Но вот взор тех же лет на проблему читателя Ю Айхенвальда, одного из самых броских и влиятельных дооктябрьских русских критиков, раскрытый в его последней перед высылкой из советской республики книге Похвала праздности (1922 г.): Литература — беседа; говорит автор с читателем, и это соединение сердец и уст, эта духовная двоица осуществляет художественный эффект. Не только автор определяет читателя, но и читатель — писателя: первый формирует последнего по подобию и образу собственному, симпатически выявляя его сущность. Автор, это не то, что им написано, в противном случае, что у него прочтено10. И потом: Личность писателя трансформируется личностью читателя11. Исходя из утверждаемой им импрессионистической природы критики, Айхен-валъд выступал против тенденциозности не только писательской, но и читательской: направляться опасаться и читателя тенденциозного, как направляться опасаться тенденциозного писателя.
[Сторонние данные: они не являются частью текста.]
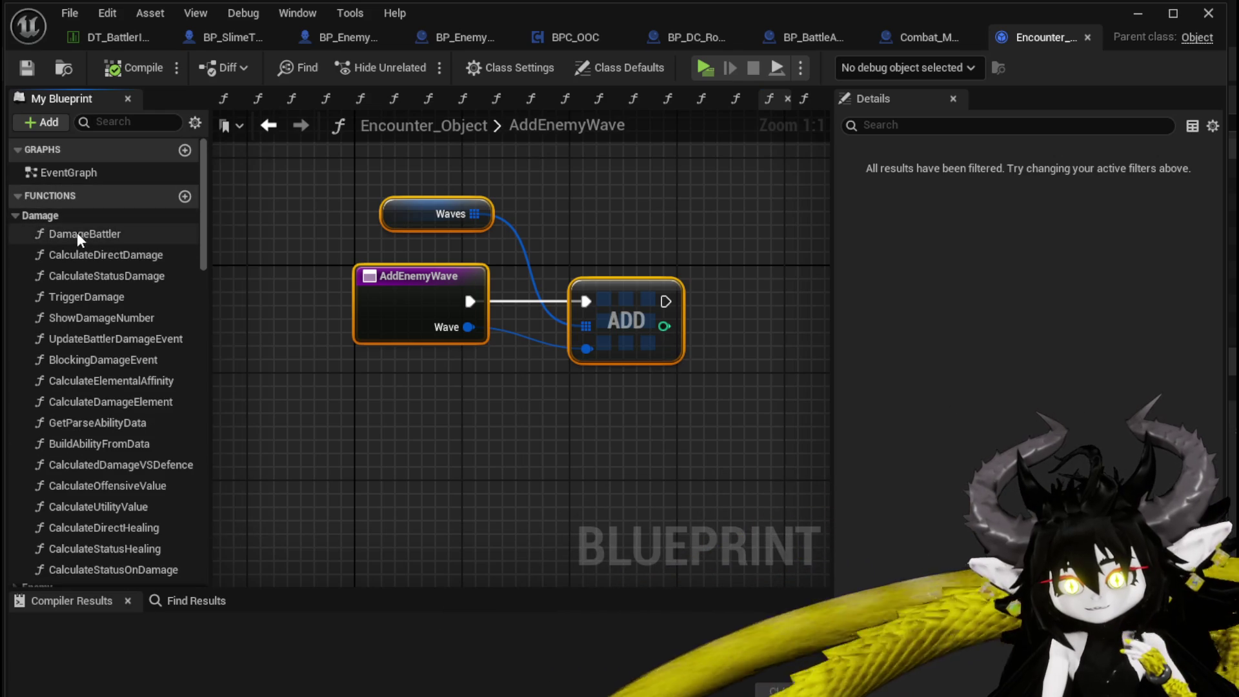
pyautogui.doubleClick(77, 234)
# Step: Open the DeathEvent function from DamageBattler's Death Event call
pyautogui.scroll(4, 509, 385)
pyautogui.moveTo(459, 302); pyautogui.dragTo(453, 404)
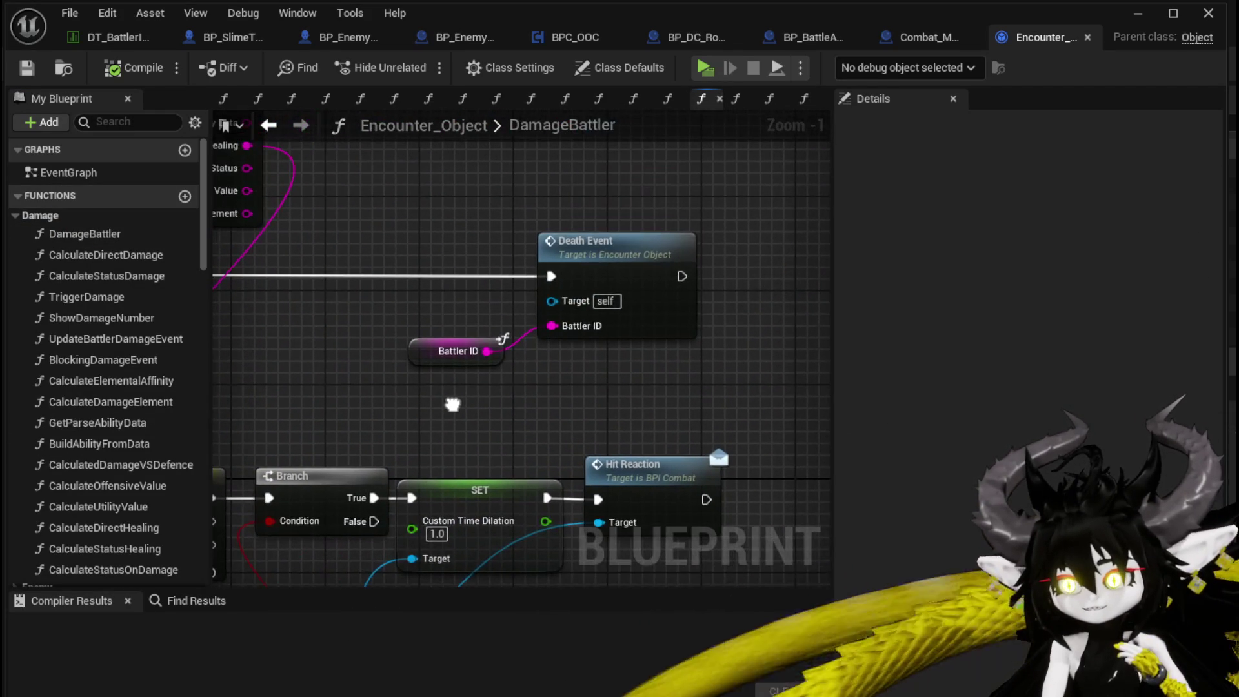
pyautogui.doubleClick(611, 270)
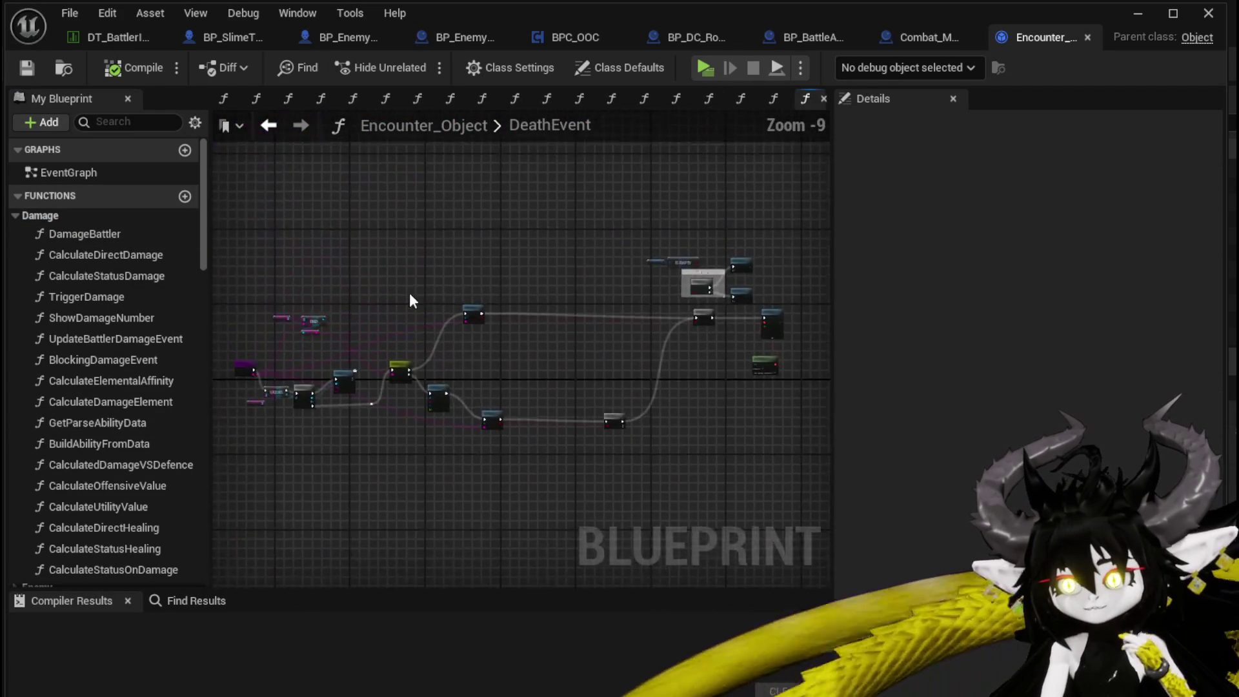
pyautogui.scroll(5, 580, 346)
pyautogui.moveTo(488, 279)
pyautogui.mouseDown()
pyautogui.moveTo(483, 338)
pyautogui.moveTo(452, 378)
pyautogui.moveTo(377, 374)
pyautogui.moveTo(293, 348)
pyautogui.moveTo(539, 339)
pyautogui.moveTo(696, 351)
pyautogui.moveTo(437, 387)
pyautogui.moveTo(441, 339)
pyautogui.mouseUp()
pyautogui.scroll(1, 483, 338)
pyautogui.scroll(1, 517, 351)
Не только писать, но и просматривать нужно талантливо, не только писать, но и просматривать нужно честно. Не только писать, но и просматривать нужно без тенденции. Идея, это — свобода; умысел, это — рабство12. Из этого следовал вывод: художественное слово, глубокое, ни при каких обстоятельствах не может быть готово и кончено; сообщённое писателем, оно длится у читателя. в один раз начавшись, не заканчивается творчество13.
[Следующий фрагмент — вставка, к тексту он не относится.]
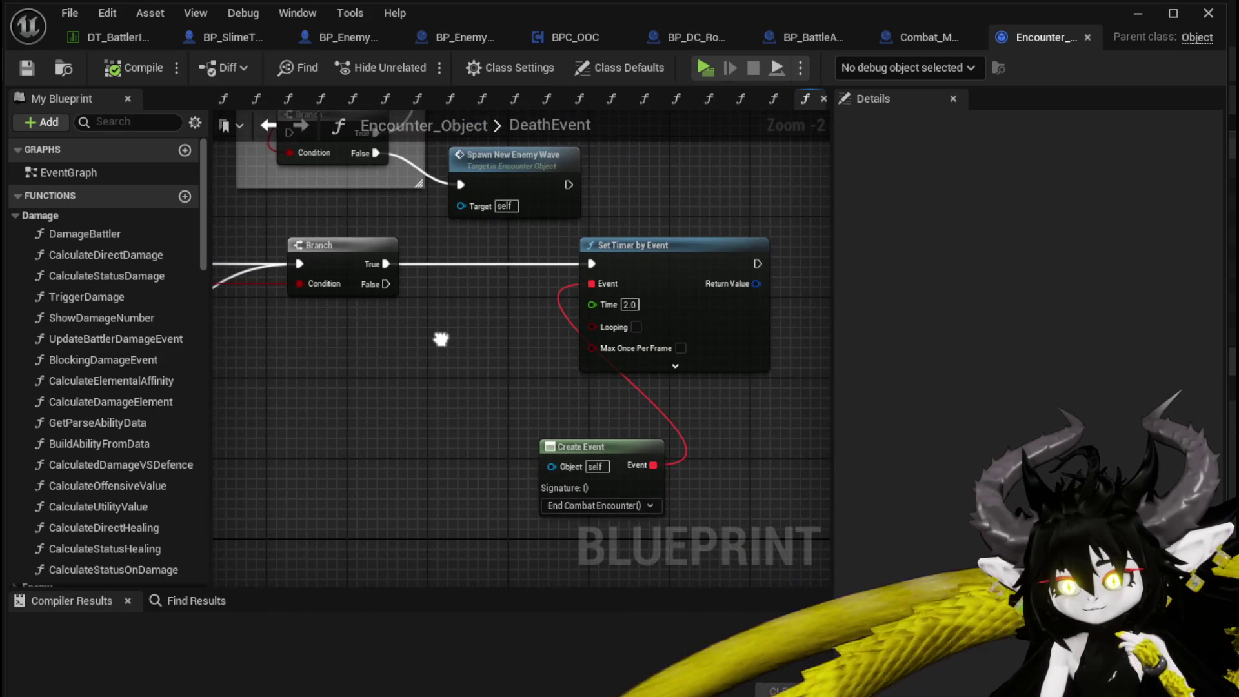
# Step: Review DeathEvent's Set Timer and Waves check nodes, then save Encounter_Object
pyautogui.moveTo(529, 514); pyautogui.dragTo(709, 292)
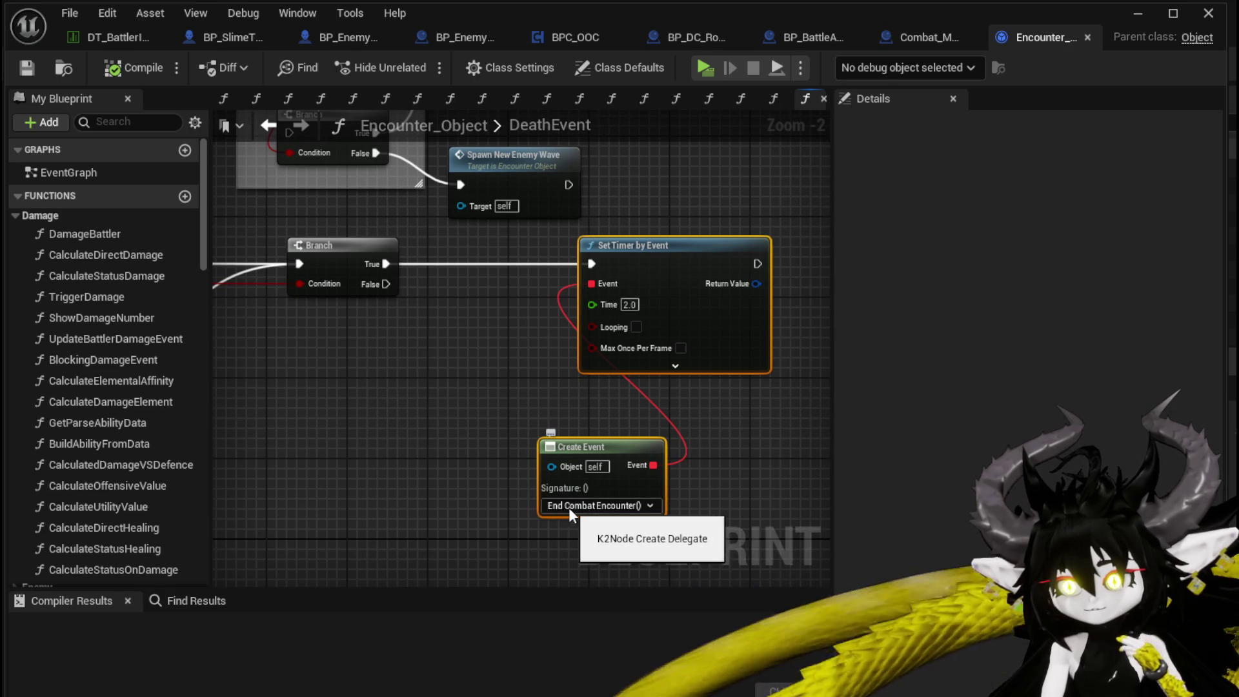
pyautogui.moveTo(512, 377)
pyautogui.mouseDown()
pyautogui.moveTo(520, 415)
pyautogui.moveTo(497, 520)
pyautogui.moveTo(742, 548)
pyautogui.mouseUp()
pyautogui.moveTo(373, 161)
pyautogui.mouseDown()
pyautogui.moveTo(713, 357)
pyautogui.moveTo(774, 308)
pyautogui.mouseUp()
pyautogui.click(387, 183)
Концепция Айхенвальда завлекает собственной завершенностью. Последовательно отрицая каждый монополизм (как писательский, так и читательский) в акте сотворчества, он вовсе ликвидировал из формулы творчества критику. Самый радикально эти идеи были развиты им в программной статье с характерным заглавием Самоупразднение критики. Глубочайший эстетический суть видел он в том, что Всевышний сам создал мир и сам сообщил: и это прекрасно. Айхенвальд делал вывод: критика и Творчество совмещаются в единой личности, проистекают из одного источника и являются двумя родственными проявлениями одной и той же силы… Критика имманентна творчеству. Живописец — собственный личный критик… Живописец не испытывает недостаток в указчике: живописец закончен в себе и определяется самим собою… ее созерцатель и Созидатель красоты, ее ее потребитель и производитель совпадают в одном лице. Итак, живописец без критика может обойтись… Отзвук обязан звуку14. Наряду с этим идеолог русской импрессионистической критики, само собой разумеется, осознавал, что внутренний суть произведения часто лучше раскрывается критику, чем автору. Творение больше творца… Но из этого еше далеко не следует, дабы критик в состоянии был оказывать живописцу какую-нибудь помошь и учить его яркой науке красоты15.

Основываясь на классическом разделении епархий автора, читателя и критика, Айхенвальд вряд ли предполагал, что их отношения смогут претерпеть те радикальные трансформации, какие конкретно им были суждены в границах новой социальной архитектуры.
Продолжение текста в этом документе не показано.